Suddenly there seems to be an enormous amount of political, regulatory, and legal activity regarding AI, especially generative AI. Much of this is uncharacteristically bipartisan in nature.

The reasons are clear. The big AI firms are largely depending on their traditional access to public website data as the justification for their use of such data for their AI training and generative AI systems.

This is a strong possibility that this argument will ultimately fail miserably, if not under current laws then under new laws and regulations likely to be pushed through around the world, quite likely in a rushed manner that will have an array of negative collateral effects that could actually end up hurting many ordinary people.

Google for example notes that they have long had access to public website data for Search.

Absolutely true. The problem is that generative AI is wholly different in terms of its data usage than anything that has ever come before.

For example, ordinary Search provides a direct value back to sites through search results pages links — something that the current Google CEO has said Google wants to de-emphasize (colloquially, “the ten blue links”) in favor of providing “answers”.

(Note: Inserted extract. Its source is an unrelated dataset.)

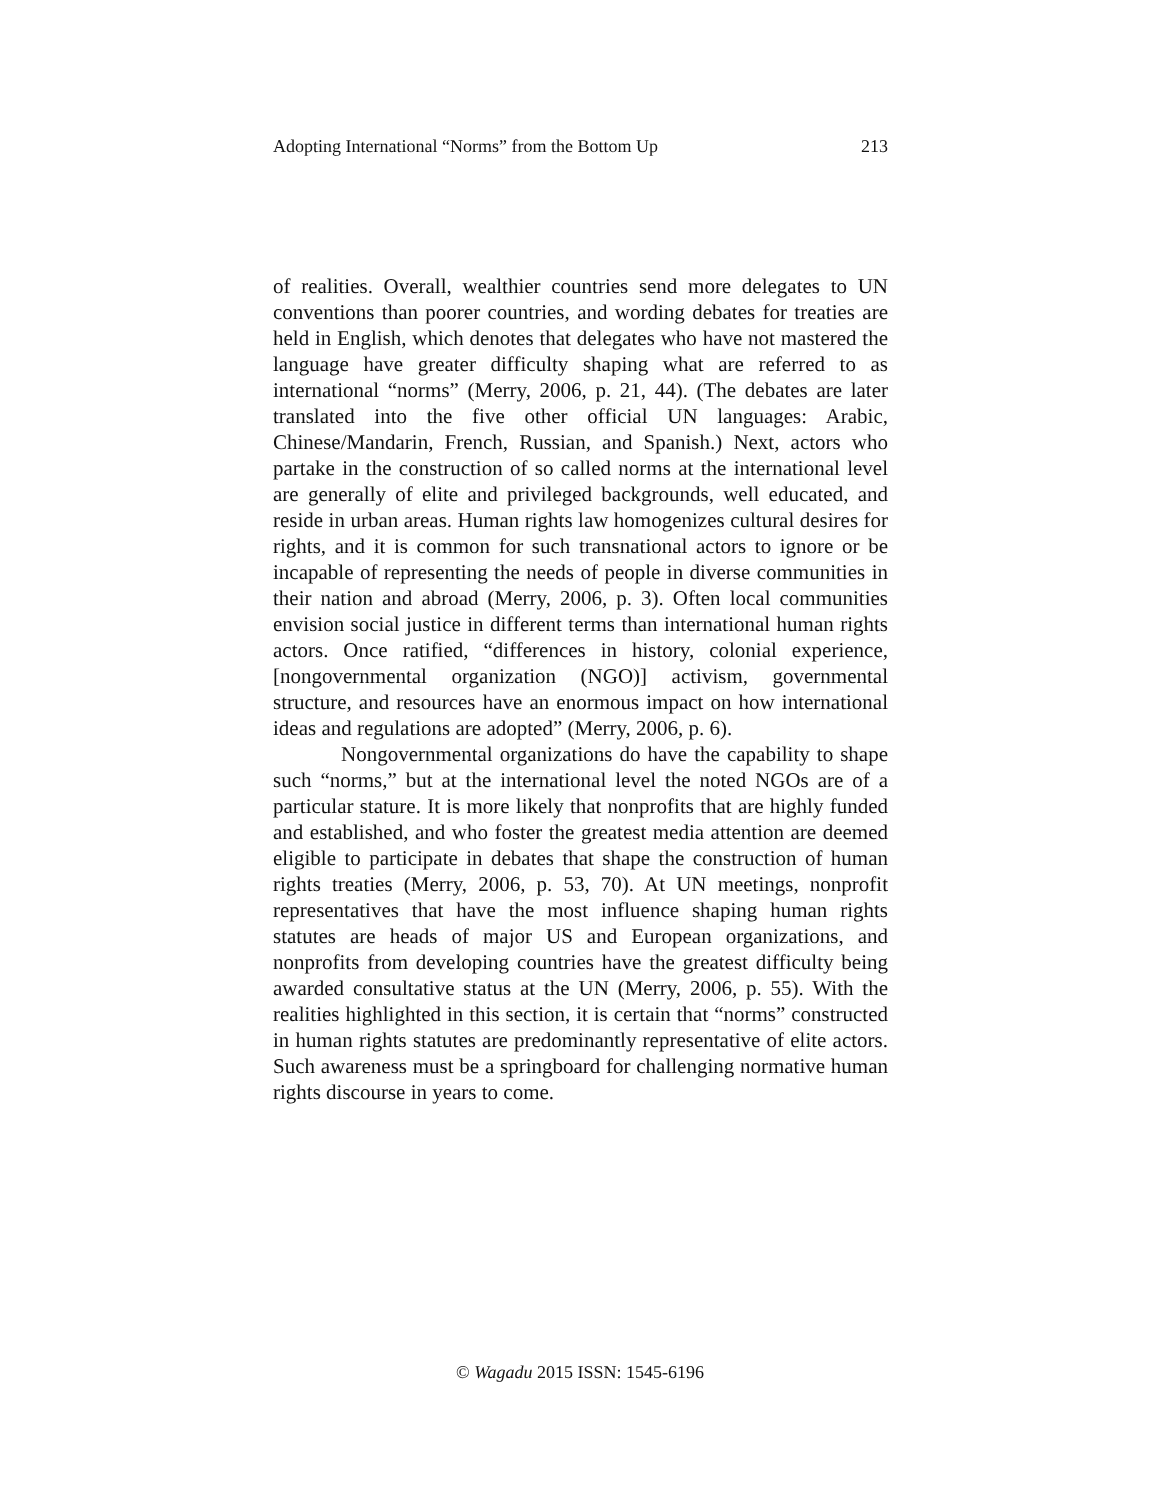Adopting International “Norms” from the Bottom Up 213
of realities. Overall, wealthier countries send more delegates to UN conventions than poorer countries, and wording debates for treaties are held in English, which denotes that delegates who have not mastered the language have greater difficulty shaping what are referred to as international “norms” (Merry, 2006, p. 21, 44). (The debates are later translated into the five other official UN languages: Arabic, Chinese/Mandarin, French, Russian, and Spanish.) Next, actors who partake in the construction of so called norms at the international level are generally of elite and privileged backgrounds, well educated, and reside in urban areas. Human rights law homogenizes cultural desires for rights, and it is common for such transnational actors to ignore or be incapable of representing the needs of people in diverse communities in their nation and abroad (Merry, 2006, p. 3). Often local communities envision social justice in different terms than international human rights actors. Once ratified, “differences in history, colonial experience, [nongovernmental organization (NGO)] activism, governmental structure, and resources have an enormous impact on how international ideas and regulations are adopted” (Merry, 2006, p. 6).
Nongovernmental organizations do have the capability to shape such “norms,” but at the international level the noted NGOs are of a particular stature. It is more likely that nonprofits that are highly funded and established, and who foster the greatest media attention are deemed eligible to participate in debates that shape the construction of human rights treaties (Merry, 2006, p. 53, 70). At UN meetings, nonprofit representatives that have the most influence shaping human rights statutes are heads of major US and European organizations, and nonprofits from developing countries have the greatest difficulty being awarded consultative status at the UN (Merry, 2006, p. 55). With the realities highlighted in this section, it is certain that “norms” constructed in human rights statutes are predominantly representative of elite actors. Such awareness must be a springboard for challenging normative human rights discourse in years to come.
© Wagadu 2015 ISSN: 1545-6196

Since the dawn of Internet search sites many years ago, search results links have long represented a usually reasonable fair exchange for public websites, with robots.txt (Robots Exclusion Protocol) available for relatively fine-grained access control that can be specified by the websites themselves, and which at least the major search firms generally have honored.

But generative AI answers eliminate the need for links or other “easy to see” references. Even if “Google it!” or other forms of “more information” links are available related to generative AI answers at any AI firm’s site, few users will bother to view them.

The result is that by and large, today’s generative AI systems by their very nature return essentially nothing of value to the sites that provide the raw knowledge, data, and other information that powers AI language/learning models. 

And typically, generative AI answers (leaving aside rampant inaccuracy problems for now) are like high school term papers that haven’t even included sufficient (if any) inline footnotes and comprehensive bibliographies with links.

A very quick “F” grade at many schools.

I have proposed extending robots.txt to help deal with some of these AI issues — and Google also very recently proposed discussions around this area.

Giving Creators and Websites Control Over Generative AI:

But ultimately, the “take — and give back virtually nothing in return” modality of many AI systems inevitably leads toward enormous pushback. And I do not sense that the firms involved fully understand the cliff that they’re running towards in a competitive rush to push out AI systems long before they or the world at large are ready for them.

These firms can either grasp the nettle themselves and rethink the problematic aspects of their current AI methodologies, or continue their current course and face the high probability that governmental and public concerns will result in major restrictions to their AI projects — restrictions that may seriously negatively impact their operations and hobble positive AI applications for users around the world long into the future.